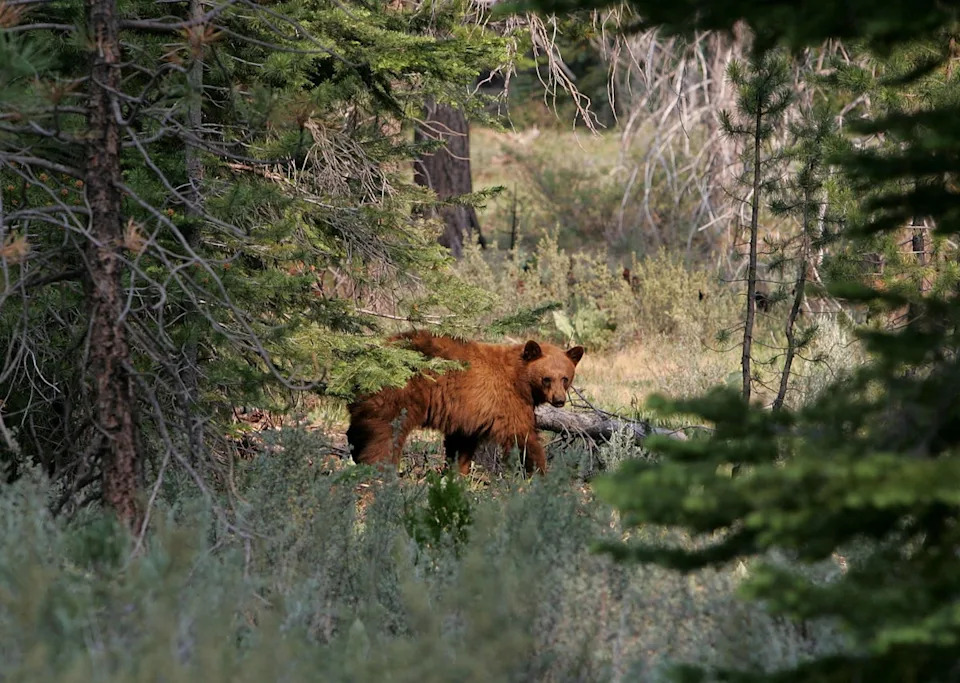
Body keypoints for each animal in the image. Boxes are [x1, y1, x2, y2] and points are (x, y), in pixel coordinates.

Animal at [347, 331, 584, 475]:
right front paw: (539, 472)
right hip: (400, 393)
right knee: (385, 432)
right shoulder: (506, 401)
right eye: (547, 378)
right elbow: (522, 436)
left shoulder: (469, 411)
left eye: (565, 378)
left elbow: (461, 442)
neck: (520, 378)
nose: (559, 400)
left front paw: (456, 473)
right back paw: (379, 467)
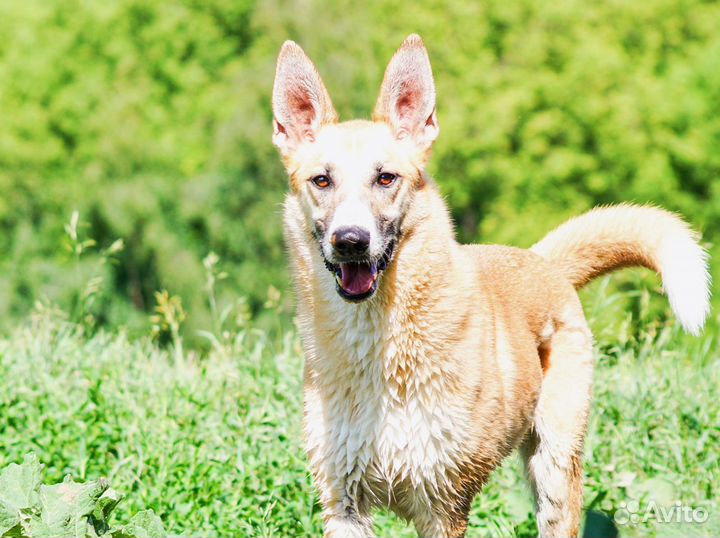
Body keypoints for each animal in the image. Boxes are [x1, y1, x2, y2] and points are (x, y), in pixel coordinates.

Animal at [268, 34, 708, 536]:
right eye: (322, 180)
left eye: (385, 178)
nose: (350, 241)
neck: (379, 348)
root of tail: (542, 261)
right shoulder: (344, 503)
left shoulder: (443, 506)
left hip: (555, 470)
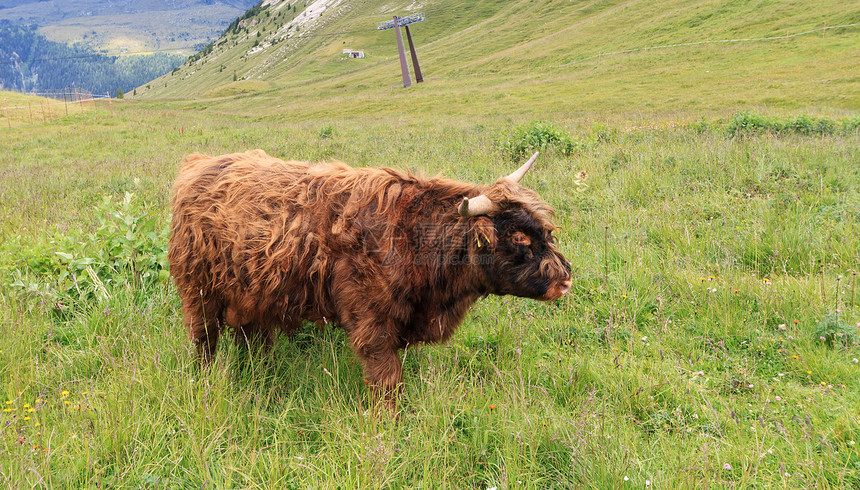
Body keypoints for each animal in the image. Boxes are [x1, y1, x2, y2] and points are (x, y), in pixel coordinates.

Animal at [168, 149, 572, 410]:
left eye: (545, 230)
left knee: (251, 338)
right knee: (204, 338)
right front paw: (390, 421)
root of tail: (199, 163)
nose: (566, 280)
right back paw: (203, 380)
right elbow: (387, 378)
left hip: (252, 292)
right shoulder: (372, 321)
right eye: (518, 238)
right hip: (199, 290)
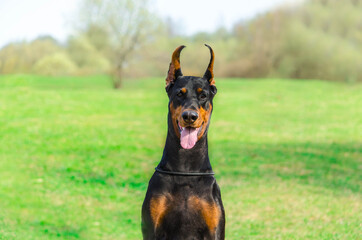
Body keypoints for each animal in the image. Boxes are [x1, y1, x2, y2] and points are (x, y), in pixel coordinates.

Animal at [142, 44, 225, 238]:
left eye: (203, 96)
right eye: (179, 93)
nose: (189, 116)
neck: (185, 170)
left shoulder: (214, 230)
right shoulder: (152, 229)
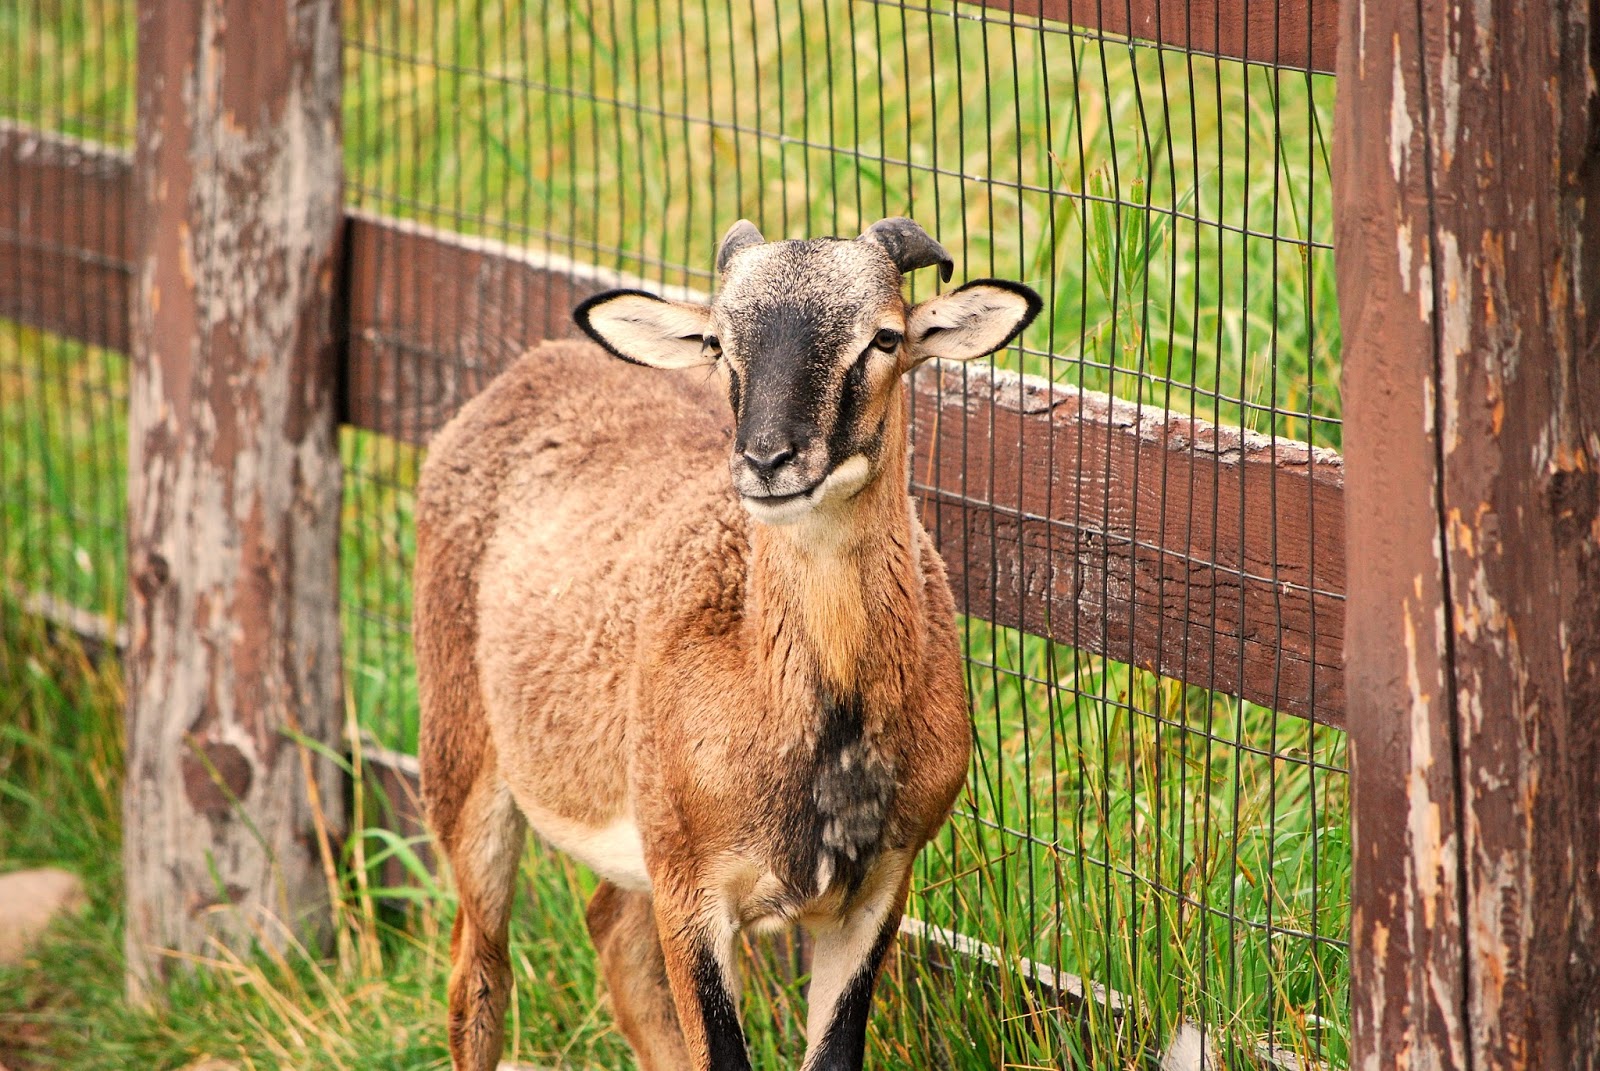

- Task item -
Count the lines of the listing above that include the word "shoulder" and state the total with nothing else.

- Result -
7